The Rockets of Calabuch aka simply as Calabuch directed by Luis Gracia Berlanga (thanks london777 ).
I normally avoid Spanish movies, mainly since it was lead by a senile and cruel generalsimo for too many years.
That doesn't take a way that this was a very sweet and lovely movie to watch (and 10 minutes longer than our old sight says).
Tired of the armory race a rocket professor just had enough, relocates to a small coastal Spanish village, there he taken for a bum, and he likes it. It feels like a strange mix of an English Ealing comedy and an Italian farce, and somehow it nearly works most of the time.
Edmund Gwenn made his screen farewell here, and beautiful Italian actress Valentina Cortese plays a school marm (it was an Italian co-production).
The small coastal town of Calabuch was played by a real location named Peñíscola.

Streets of Laredo 1949 directed by Leslie Fenton, and in some part's maybe based on King Vidor's The Texas Rangers of 1936, if so I'm glad they skipped that whole native American part of the story, since with modern eyes I thought some parts was offensive.
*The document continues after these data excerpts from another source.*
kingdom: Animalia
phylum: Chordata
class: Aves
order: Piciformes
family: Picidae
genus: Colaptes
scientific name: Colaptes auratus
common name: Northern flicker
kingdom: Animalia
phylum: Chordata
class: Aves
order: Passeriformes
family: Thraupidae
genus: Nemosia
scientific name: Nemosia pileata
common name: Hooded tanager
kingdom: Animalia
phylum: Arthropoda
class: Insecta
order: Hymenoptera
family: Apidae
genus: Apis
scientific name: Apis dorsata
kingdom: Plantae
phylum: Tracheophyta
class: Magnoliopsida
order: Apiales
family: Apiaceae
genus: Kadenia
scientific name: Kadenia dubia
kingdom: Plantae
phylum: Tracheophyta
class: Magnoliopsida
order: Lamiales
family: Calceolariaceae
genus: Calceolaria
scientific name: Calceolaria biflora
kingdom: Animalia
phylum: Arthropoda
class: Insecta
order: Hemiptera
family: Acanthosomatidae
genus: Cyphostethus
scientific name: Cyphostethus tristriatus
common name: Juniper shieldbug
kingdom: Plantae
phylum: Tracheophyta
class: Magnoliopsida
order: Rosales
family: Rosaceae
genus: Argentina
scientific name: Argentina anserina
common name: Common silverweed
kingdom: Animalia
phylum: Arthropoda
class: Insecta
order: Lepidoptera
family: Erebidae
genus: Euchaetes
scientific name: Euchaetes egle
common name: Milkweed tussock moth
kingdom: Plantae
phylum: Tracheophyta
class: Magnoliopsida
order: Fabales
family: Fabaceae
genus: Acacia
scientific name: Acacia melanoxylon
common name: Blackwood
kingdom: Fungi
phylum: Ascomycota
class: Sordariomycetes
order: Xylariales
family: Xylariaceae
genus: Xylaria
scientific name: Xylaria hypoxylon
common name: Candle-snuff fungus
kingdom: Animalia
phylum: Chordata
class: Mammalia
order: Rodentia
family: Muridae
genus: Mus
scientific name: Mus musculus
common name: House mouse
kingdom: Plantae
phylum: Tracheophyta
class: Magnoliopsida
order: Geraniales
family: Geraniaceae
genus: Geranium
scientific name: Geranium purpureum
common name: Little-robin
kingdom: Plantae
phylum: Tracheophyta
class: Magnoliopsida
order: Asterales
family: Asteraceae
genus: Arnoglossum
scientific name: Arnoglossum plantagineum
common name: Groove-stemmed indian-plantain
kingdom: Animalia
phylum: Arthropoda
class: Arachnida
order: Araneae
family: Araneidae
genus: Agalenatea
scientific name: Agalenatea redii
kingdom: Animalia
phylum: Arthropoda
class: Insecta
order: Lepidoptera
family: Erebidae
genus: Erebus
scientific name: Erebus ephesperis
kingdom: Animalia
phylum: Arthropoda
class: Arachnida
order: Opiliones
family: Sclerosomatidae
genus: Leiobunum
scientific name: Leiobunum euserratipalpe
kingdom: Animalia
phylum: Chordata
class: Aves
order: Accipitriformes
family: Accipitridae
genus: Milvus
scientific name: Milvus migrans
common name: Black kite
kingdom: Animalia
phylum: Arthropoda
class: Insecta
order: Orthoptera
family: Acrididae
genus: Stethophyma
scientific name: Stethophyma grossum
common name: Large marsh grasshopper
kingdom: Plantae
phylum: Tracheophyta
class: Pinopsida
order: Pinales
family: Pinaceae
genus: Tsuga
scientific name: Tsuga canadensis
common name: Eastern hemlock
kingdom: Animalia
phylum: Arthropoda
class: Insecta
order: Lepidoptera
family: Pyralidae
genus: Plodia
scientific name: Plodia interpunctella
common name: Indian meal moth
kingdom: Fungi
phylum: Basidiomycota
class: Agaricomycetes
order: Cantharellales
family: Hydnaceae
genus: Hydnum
This is an old fashioned movie in Technicolor with likable stars of the time, and I more or less knew what I was going to get, and I got it, and I was pleased. A pleasant watch, and what's wrong with that!
Laredo Tx still exists, and has grown from being a one street town depicted in the movie (I knew that! It was just fun looking it up)
...and that was the end of my presentation.